With that said, Postgres does support parallelized operations. With version 16, the Postgres query planner now supports the parallelized execution of FULL and RIGHT JOINs, which will be beneficial for running complicated aggregation and windowing queries.
Version 16 also brings several new logical replication capabilities that will improve how users architect their database workloads. For example, it now supports bidirectional replication, which allows data to be replicated from multiple tables simultaneously. Users can also now apply large transactions using parallel workers.
Another replication features Postgres brings is support for cascading replication. In previous releases, it was only feasible to replicate data from the primary, Batista said.
“If you wanted to have a cascading replication…let’s say from a primary to a replica and another replica…it was not possible,” he said. “On v16, they made it possible, so you’re not overloading your primary too much anymore.”

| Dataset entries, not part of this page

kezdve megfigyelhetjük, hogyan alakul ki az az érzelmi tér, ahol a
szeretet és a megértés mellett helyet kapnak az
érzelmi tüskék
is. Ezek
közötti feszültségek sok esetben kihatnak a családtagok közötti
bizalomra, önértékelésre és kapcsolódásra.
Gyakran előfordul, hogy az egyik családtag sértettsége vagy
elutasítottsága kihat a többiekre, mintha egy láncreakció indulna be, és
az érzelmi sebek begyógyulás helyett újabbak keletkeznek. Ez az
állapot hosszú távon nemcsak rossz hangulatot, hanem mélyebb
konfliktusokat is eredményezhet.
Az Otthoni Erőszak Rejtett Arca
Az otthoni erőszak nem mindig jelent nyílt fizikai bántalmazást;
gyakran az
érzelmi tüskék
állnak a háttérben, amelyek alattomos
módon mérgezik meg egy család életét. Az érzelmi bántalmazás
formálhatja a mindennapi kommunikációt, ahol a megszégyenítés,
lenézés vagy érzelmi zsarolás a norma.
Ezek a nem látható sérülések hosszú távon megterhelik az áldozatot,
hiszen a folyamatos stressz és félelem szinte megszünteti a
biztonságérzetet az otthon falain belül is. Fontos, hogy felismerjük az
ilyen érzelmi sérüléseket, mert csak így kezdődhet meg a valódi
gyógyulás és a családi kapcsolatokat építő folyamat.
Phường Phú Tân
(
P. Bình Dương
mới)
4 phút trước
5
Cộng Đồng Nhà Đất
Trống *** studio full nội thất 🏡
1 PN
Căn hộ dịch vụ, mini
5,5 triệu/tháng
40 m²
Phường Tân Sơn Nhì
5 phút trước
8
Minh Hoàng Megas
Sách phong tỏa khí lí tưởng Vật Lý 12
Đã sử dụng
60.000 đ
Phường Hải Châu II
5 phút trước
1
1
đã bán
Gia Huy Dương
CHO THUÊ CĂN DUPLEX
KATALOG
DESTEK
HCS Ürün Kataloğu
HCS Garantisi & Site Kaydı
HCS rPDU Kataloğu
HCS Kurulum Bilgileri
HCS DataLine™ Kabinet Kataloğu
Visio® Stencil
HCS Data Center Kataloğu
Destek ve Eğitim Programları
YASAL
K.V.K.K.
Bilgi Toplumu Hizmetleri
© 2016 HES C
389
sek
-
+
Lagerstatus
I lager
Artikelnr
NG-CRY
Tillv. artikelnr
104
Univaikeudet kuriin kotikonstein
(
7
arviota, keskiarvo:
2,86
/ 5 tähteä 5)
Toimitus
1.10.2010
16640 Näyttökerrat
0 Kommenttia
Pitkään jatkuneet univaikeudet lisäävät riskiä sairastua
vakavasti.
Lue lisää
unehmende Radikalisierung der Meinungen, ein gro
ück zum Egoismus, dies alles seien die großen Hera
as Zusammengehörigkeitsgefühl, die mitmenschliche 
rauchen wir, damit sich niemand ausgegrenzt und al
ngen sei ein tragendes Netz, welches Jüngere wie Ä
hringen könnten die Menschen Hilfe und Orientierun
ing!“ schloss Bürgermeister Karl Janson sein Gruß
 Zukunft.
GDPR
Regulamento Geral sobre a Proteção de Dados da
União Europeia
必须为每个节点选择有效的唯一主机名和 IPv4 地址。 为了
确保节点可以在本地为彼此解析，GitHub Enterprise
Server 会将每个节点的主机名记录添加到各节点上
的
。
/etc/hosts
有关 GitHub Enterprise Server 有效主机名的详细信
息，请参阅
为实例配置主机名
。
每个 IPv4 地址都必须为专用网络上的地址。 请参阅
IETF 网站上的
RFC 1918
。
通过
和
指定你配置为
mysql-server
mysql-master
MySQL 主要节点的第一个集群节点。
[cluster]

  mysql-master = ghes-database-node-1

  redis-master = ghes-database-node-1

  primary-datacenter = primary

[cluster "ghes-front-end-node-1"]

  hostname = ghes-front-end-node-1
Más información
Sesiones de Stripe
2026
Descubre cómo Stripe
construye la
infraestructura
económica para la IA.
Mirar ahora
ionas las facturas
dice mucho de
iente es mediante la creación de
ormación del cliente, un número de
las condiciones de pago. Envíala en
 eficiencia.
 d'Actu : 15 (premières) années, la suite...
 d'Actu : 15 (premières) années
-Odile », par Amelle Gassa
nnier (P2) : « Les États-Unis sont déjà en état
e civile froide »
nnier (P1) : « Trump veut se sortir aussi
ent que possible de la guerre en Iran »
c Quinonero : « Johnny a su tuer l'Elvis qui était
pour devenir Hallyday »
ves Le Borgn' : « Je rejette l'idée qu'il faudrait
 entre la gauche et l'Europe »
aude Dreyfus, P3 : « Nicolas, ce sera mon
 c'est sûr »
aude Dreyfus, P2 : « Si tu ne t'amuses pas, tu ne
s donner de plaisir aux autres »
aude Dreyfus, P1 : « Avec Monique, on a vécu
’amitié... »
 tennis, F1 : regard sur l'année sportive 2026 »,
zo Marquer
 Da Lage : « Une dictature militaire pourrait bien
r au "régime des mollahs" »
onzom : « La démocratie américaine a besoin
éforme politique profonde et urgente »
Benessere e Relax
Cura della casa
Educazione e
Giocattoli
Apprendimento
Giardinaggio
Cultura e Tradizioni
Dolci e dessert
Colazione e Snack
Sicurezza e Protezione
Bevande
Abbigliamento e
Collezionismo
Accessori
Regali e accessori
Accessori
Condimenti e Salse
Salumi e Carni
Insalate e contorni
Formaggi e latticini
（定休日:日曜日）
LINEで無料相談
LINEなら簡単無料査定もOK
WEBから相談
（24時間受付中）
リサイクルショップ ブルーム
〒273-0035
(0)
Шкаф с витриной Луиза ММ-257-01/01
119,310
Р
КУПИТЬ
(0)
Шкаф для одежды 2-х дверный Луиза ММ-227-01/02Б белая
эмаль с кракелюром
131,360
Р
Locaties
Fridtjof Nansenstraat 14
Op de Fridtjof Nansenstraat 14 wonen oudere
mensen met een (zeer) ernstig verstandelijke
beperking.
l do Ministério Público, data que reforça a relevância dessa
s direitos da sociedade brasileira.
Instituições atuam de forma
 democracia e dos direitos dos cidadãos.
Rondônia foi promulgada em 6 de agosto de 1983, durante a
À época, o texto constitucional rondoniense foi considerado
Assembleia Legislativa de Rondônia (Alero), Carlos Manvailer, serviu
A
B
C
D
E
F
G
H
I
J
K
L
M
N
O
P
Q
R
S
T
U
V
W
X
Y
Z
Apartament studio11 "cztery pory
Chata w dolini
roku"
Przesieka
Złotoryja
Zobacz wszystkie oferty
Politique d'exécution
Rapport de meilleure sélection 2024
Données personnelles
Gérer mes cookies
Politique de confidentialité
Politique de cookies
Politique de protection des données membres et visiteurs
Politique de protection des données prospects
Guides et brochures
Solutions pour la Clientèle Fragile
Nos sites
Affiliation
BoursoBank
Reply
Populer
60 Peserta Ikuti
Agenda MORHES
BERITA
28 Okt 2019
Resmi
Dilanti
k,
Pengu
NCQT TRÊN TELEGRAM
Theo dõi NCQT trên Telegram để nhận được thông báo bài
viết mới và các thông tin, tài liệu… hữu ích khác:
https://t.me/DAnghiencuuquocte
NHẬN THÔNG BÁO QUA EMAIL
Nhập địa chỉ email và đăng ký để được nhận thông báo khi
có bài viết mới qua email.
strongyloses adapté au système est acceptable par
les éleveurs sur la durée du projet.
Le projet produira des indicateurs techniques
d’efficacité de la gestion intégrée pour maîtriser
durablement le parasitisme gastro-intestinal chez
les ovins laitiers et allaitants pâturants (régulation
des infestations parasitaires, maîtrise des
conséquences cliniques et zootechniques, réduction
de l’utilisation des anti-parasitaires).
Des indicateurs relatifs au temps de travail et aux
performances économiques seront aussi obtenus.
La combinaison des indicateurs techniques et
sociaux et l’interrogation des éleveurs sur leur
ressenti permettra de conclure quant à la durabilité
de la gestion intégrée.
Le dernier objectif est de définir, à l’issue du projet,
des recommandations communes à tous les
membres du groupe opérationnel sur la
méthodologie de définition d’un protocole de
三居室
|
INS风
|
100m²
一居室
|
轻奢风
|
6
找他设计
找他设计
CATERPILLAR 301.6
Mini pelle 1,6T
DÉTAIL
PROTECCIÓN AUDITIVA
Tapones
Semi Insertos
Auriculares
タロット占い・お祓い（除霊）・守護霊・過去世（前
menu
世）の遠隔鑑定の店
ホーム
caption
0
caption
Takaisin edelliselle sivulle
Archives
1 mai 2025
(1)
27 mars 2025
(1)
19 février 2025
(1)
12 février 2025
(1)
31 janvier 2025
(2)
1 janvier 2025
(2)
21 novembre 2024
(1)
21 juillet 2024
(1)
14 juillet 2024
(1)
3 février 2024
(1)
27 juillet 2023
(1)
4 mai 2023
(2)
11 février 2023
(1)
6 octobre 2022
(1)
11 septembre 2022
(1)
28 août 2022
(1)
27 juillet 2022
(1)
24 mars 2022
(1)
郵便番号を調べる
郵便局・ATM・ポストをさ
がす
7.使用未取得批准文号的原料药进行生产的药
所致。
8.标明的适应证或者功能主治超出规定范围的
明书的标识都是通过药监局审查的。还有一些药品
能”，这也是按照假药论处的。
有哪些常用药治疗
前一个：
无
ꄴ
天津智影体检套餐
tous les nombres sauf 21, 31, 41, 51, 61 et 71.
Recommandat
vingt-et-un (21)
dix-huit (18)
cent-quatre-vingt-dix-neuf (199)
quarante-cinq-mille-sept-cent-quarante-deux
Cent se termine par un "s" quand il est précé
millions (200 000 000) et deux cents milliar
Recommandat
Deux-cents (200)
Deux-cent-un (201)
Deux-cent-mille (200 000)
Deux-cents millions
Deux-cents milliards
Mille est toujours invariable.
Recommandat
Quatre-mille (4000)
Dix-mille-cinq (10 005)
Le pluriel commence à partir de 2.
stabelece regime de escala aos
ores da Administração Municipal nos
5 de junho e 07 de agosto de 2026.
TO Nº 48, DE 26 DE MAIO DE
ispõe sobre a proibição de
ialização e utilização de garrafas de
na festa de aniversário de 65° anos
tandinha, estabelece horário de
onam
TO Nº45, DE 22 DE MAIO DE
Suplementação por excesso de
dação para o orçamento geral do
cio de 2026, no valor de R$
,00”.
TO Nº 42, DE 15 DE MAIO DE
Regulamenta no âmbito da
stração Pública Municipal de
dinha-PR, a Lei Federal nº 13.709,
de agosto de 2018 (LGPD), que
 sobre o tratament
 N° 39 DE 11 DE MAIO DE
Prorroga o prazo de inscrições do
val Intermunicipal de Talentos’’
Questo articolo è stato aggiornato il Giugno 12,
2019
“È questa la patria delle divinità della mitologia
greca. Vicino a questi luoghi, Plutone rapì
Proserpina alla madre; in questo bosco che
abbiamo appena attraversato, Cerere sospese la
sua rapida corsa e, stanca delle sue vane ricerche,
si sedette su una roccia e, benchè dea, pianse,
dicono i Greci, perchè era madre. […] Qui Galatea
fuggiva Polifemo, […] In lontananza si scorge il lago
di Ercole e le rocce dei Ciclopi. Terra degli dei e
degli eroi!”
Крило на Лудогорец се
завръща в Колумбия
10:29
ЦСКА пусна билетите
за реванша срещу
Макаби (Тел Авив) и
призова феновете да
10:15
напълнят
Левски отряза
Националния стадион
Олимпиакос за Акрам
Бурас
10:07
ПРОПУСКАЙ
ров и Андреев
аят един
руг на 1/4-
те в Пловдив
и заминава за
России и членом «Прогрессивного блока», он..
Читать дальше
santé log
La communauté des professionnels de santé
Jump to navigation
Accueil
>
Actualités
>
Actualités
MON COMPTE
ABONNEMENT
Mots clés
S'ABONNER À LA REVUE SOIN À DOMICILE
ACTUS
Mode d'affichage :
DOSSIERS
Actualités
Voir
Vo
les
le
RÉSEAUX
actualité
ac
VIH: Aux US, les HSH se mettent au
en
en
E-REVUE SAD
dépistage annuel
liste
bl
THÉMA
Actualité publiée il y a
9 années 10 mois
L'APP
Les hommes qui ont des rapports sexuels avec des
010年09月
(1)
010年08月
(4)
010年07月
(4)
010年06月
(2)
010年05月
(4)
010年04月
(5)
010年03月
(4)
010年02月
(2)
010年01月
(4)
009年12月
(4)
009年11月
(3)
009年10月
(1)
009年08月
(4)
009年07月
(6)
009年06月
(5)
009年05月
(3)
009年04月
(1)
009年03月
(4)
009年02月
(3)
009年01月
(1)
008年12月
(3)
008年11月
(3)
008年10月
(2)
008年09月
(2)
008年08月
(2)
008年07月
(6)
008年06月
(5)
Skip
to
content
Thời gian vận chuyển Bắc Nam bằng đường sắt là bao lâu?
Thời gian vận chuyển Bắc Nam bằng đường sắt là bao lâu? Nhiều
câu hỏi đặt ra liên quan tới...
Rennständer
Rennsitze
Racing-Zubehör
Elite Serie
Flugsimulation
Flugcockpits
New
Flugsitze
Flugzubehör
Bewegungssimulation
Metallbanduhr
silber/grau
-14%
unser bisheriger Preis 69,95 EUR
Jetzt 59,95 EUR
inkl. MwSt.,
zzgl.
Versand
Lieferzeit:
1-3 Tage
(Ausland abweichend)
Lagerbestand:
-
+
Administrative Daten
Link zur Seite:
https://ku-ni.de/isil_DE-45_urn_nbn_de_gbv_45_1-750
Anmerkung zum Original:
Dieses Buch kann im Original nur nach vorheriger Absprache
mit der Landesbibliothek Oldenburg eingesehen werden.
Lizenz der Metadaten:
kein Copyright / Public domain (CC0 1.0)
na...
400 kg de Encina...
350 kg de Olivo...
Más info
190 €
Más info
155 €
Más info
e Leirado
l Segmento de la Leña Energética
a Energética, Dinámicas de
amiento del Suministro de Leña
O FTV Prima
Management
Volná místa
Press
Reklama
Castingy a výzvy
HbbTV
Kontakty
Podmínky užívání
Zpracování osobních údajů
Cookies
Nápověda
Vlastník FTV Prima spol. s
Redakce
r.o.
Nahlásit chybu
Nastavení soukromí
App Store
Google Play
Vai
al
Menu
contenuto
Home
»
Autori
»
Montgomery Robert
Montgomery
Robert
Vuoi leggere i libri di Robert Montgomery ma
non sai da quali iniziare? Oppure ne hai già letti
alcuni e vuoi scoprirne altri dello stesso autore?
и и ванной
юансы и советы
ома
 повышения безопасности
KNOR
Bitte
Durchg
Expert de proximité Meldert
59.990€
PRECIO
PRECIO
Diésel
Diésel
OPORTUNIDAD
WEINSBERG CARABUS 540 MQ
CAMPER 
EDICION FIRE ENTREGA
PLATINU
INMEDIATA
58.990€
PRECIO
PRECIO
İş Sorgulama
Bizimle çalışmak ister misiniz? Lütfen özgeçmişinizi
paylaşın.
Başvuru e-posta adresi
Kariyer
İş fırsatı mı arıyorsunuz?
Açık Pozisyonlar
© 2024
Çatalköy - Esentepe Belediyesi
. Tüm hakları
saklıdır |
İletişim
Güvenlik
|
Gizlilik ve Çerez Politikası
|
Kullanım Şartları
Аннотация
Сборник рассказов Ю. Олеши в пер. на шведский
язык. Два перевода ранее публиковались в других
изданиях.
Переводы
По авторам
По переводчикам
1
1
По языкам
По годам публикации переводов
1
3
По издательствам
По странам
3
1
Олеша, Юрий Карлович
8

The sprawling Postgres community also delivered improvements for bulk loading, using the COPY command for both single and concurrent operations. According to the Postgres community, tests show up to a 300% performance improvement using the new bulk load command.
Postgres 16 also supports CPU acceleration using SIMD in both x86 and ARM architectures, the group adds, “resulting in performance gains when processing ASCII and JSON strings, and performing array and subtransaction searches.”
Postgres 16 also starts to lay the groundwork for supporting direct I/O, whereby the data path bypasses the operating system, providing a big speedup, said Batista, who is active in the Postgres community.
“Postgres has a huge overhead when you’re writing a data point,” he said. “If you bypass the operational system with direct I/O, that’s something huge. So that can give a lot for performance and give a lot of freedom to developer.”
Postgres doesn’t yet support direct I/O, as MySQL does. But Postgres users can utilize extensions, such as PG-Strom, to accelerate workloads using GPUs and SSDs, Batista pointed out.